▶ [Problem description]
In the passage on the law of limitation, what does the law of limitation aim to protect defendants against?

▶ [Study text]

━━━━━━━━

37.As explained in Bosire Ogero v Royal Media Services (Supra),The law of limitation of action is intended to bar the plaintiffs from instituting claims that are stale and aimed at protecting defendants against unreasonable delay in bringing of suits against them. The issue of limitation goes to the jurisdiction of the court to entertain claims and therefore if a matter is statute barred, the court has no jurisdiction to entertain the same. And even if the issue of limitation is not raised by a party to the proceedings, since it is a jurisdictional issue, the court cannot entertain a suit which it has no jurisdiction over. See the case of Pauline Wanjiru Thuo v David Mutegi Njuru CA 2778 of 1998. It is for this reason that the issue of jurisdiction must be raised at the earliest opportunity. As has been severally held, jurisdiction is everything, without which, a court of law downs its tools in respect of a matter before it the moment it holds the opinion that it is without it. (See Owners of Motor Vessel “Lillian S” V Caltex Oil (Kenya) Ltd (1989) KLI per Nyarangi JA) . . .”

━━━━━━━━

▶ [Records supplied]
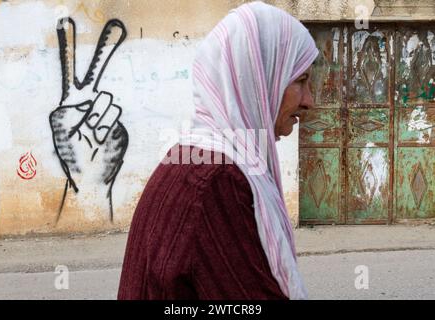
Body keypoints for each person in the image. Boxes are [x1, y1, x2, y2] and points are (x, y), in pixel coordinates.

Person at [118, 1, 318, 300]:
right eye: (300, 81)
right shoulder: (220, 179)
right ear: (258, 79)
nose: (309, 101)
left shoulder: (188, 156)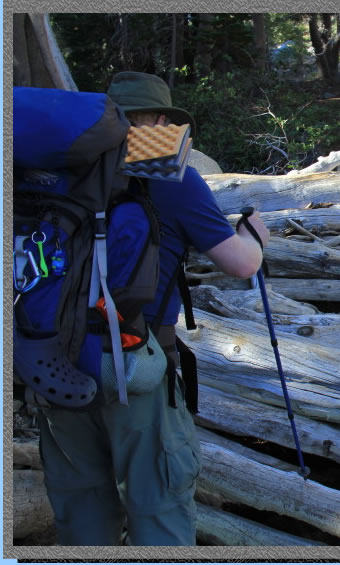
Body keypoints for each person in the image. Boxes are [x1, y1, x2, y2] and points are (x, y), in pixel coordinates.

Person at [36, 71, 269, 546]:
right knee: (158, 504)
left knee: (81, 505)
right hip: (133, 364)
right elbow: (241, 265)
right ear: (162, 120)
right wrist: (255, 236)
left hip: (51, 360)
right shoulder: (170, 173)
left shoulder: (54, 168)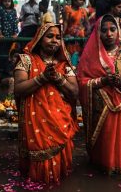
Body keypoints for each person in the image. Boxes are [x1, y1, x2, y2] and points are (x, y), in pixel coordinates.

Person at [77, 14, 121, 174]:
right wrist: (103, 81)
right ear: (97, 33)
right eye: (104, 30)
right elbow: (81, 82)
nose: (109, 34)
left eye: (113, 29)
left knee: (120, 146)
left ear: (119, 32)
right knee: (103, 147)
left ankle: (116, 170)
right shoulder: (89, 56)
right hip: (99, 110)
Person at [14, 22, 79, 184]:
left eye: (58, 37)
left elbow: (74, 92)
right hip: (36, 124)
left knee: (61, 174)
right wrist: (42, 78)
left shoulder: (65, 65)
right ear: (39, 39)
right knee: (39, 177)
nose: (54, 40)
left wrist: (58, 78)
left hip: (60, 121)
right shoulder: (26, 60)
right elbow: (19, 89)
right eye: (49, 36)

━━━━━━━━

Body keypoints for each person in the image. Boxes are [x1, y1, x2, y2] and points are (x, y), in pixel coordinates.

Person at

━━━━━━━━

▶ [Solution to the exercise]
Unreasonable delay in the bringing of suits against them.